I’m having a loop ileostomy this month (August 2021), with the longer-term plan of making it permanent with a colectomy due to extremely slow colonic transit and severe IBS-C.
It’s one of two complex conditions I’ve been managing for most of my life (rheumatoid arthritis + fibromyalgia are my other foes).
I’m hoping the grass is greener on the other side. After many years of pain, distress, and a host of other horrible symptoms, I’m hopeful that many of the challenges I face with this condition might be relieved by surgery and that adapting to a changed body and managing a “device” will be far less intimidating than I fear it will be.

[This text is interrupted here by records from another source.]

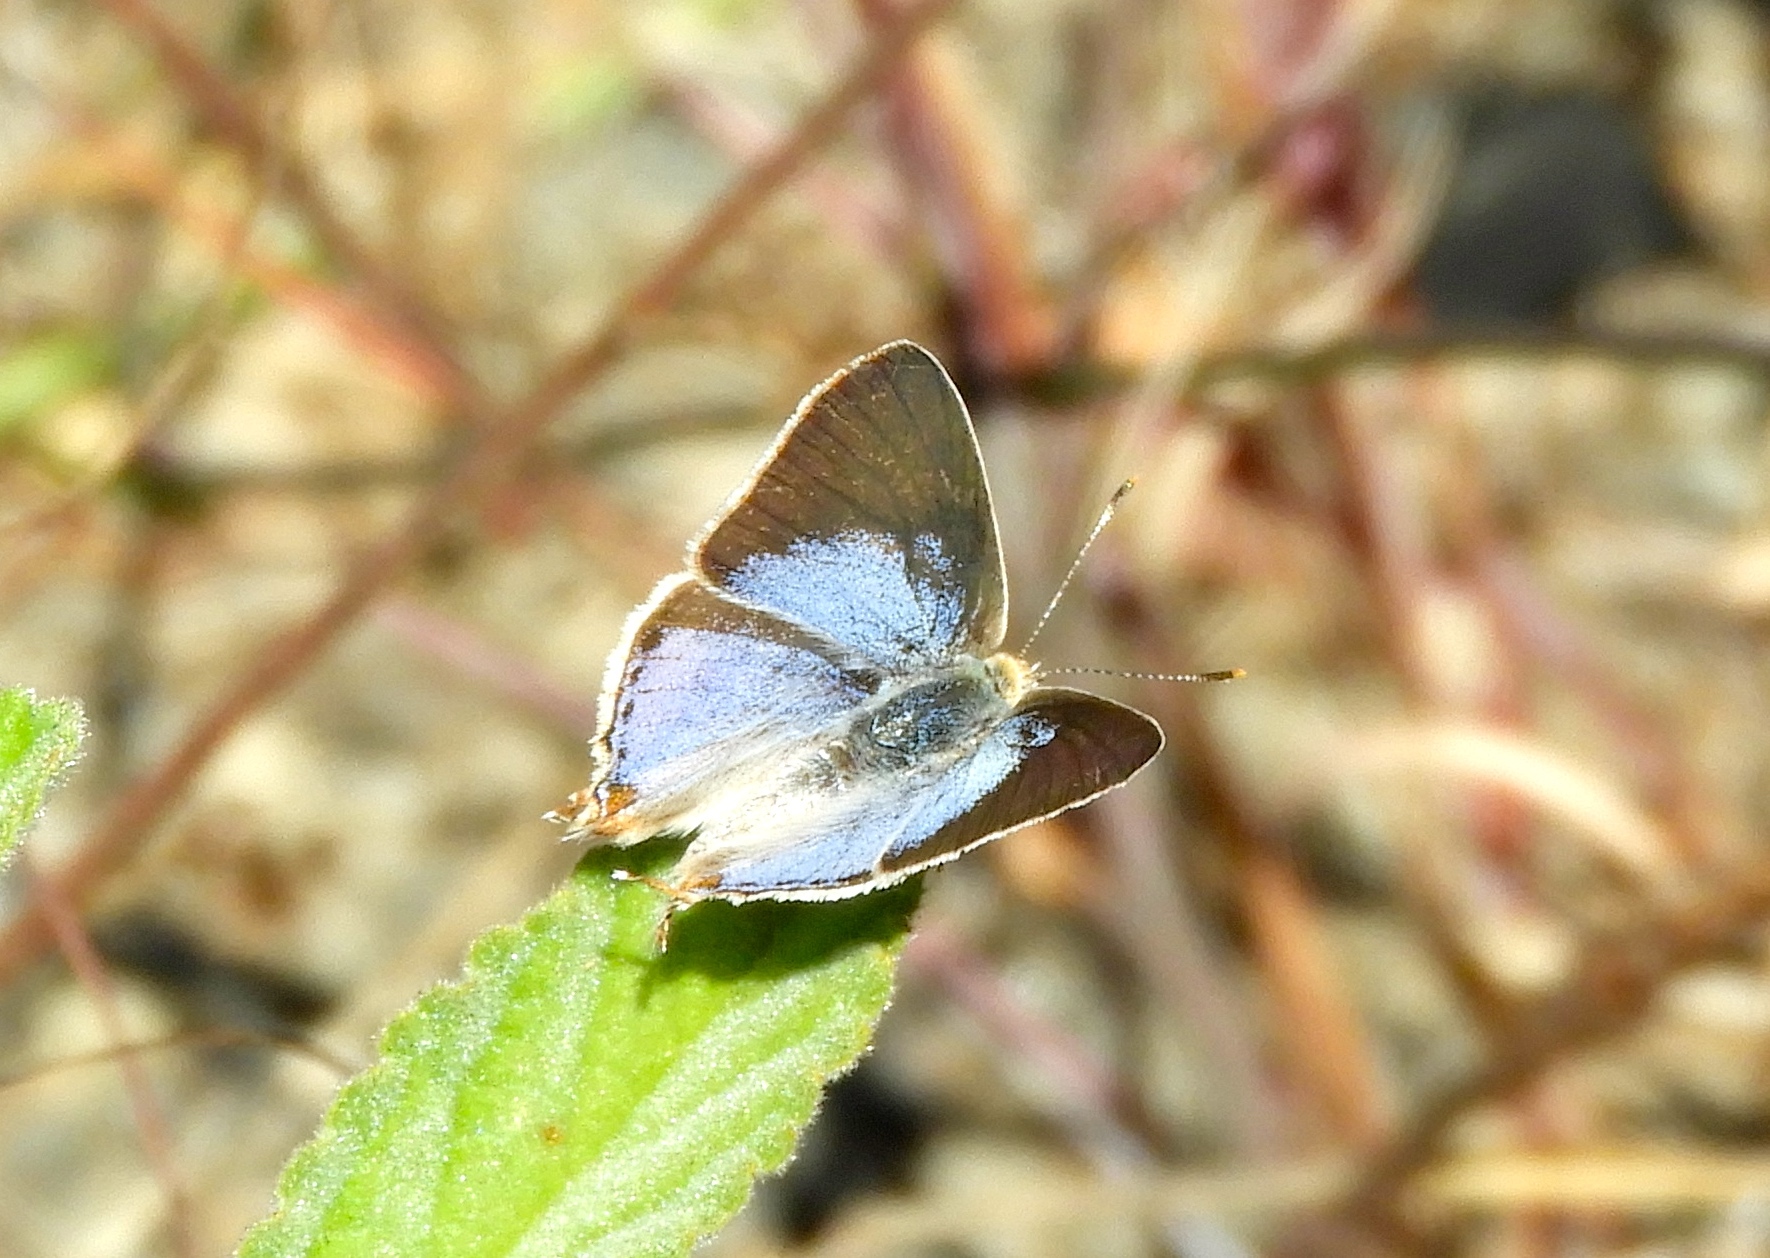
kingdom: Animalia
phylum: Arthropoda
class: Insecta
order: Lepidoptera
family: Lycaenidae
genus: Dolymorpha
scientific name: Dolymorpha jada
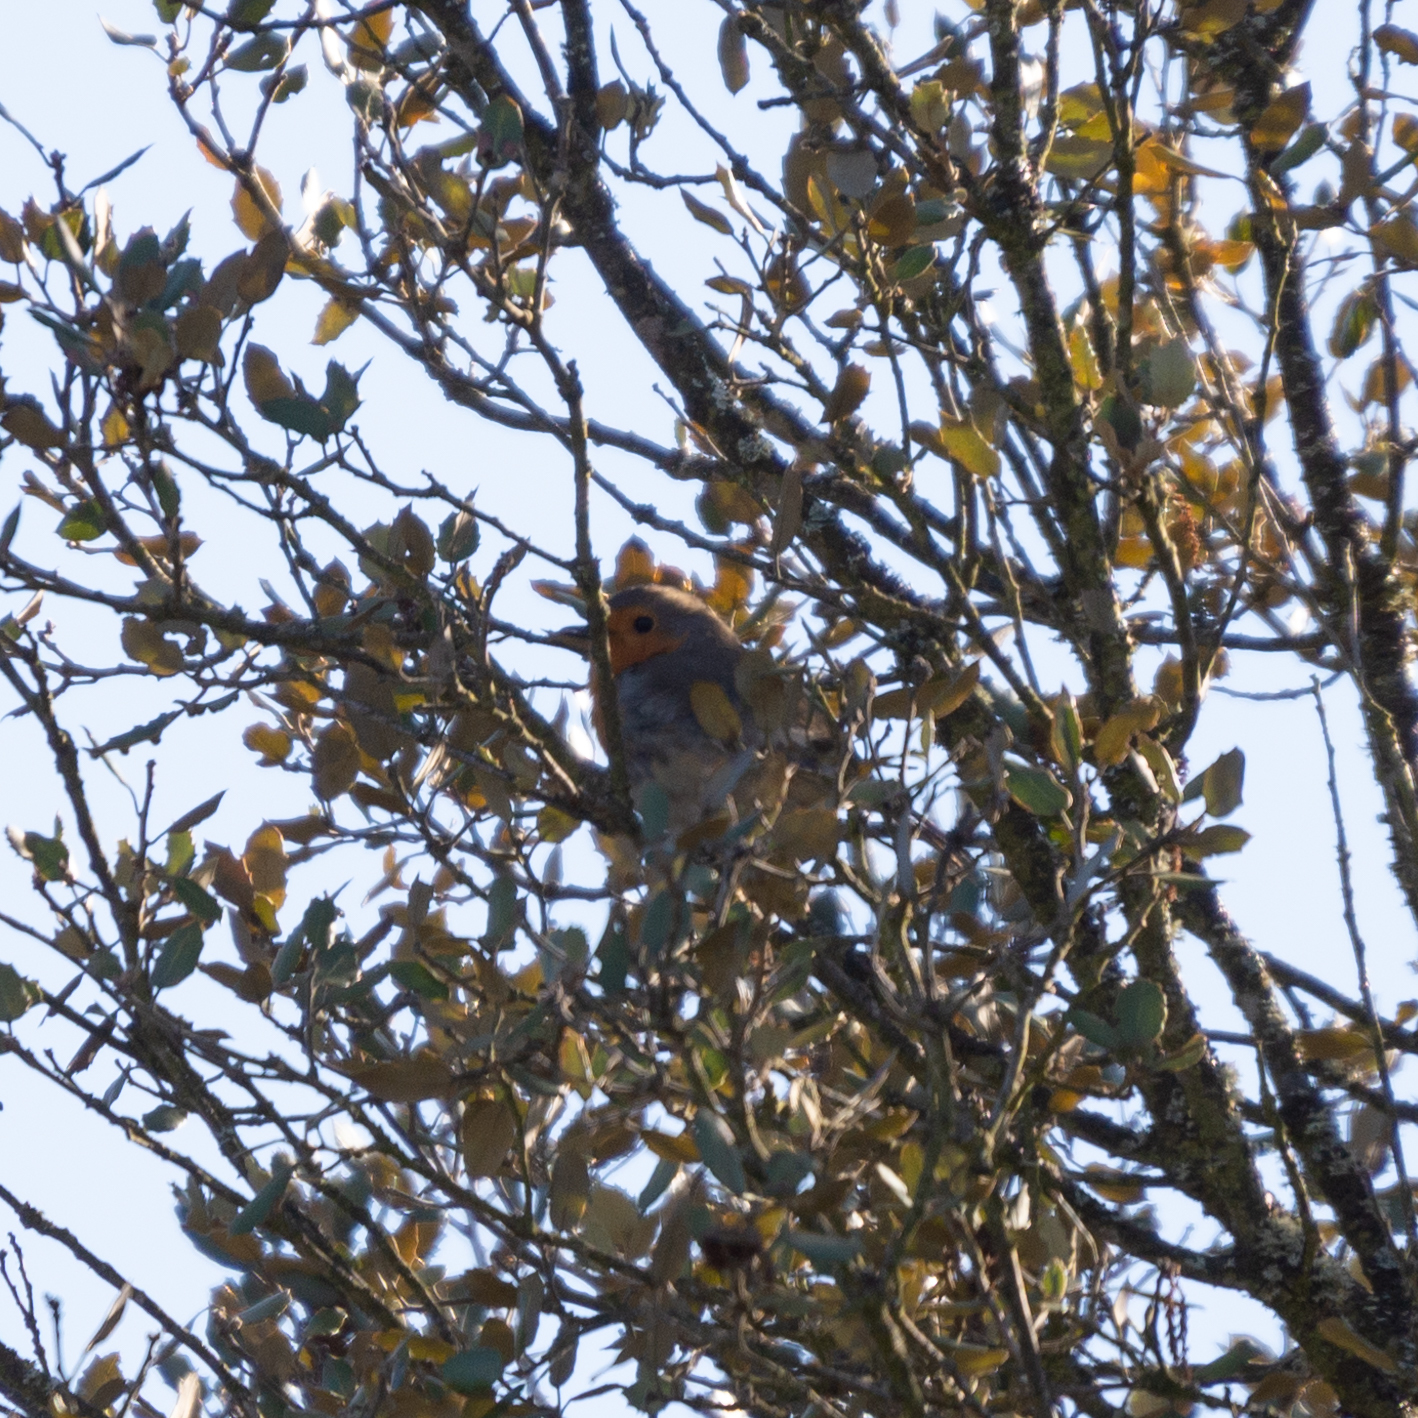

My bowel condition has contributed to the loss of many experiences, relationships, and opportunities (career progression, pregnancy, my marriage, time with friends, going out to dinner… just to name a few). While I cannot go back in time and recover those lost moments, people and chances, I hope this surgery gives far more than it takes away. I’m in awe of other ostomates’ resilience and confidence and hope a little might rub off on me!
Update (23 Aug 2021):
I’m on the other side. It’s been a very bumpy ride despite my preparedness. I’m a clinical writer for the NHS website (and floral designer in the side) and thought I’d read all there was to read, practiced with a faux stoma and a verity of bags to find my “bag of choice”, but some aspects of a loop ileostomy have been very confronting. Two stomas, for a start! I’m small, so I’ve lost about 1/12 of my abdomen to this thing. The noise from my stoma, pain, itchy skin I’m desperate to scratch, and developing a hernia are the critical issues - how to accept myself and the alien attached to me are secondary burdens that prompt lots of tears.
I worked as a nanny for a few years, and was very involved in caring fir my niece as a baby - bodily messes are familiar and I’m very practical. But being confronted by my own, hourly, is more overwhelming than I anticipated.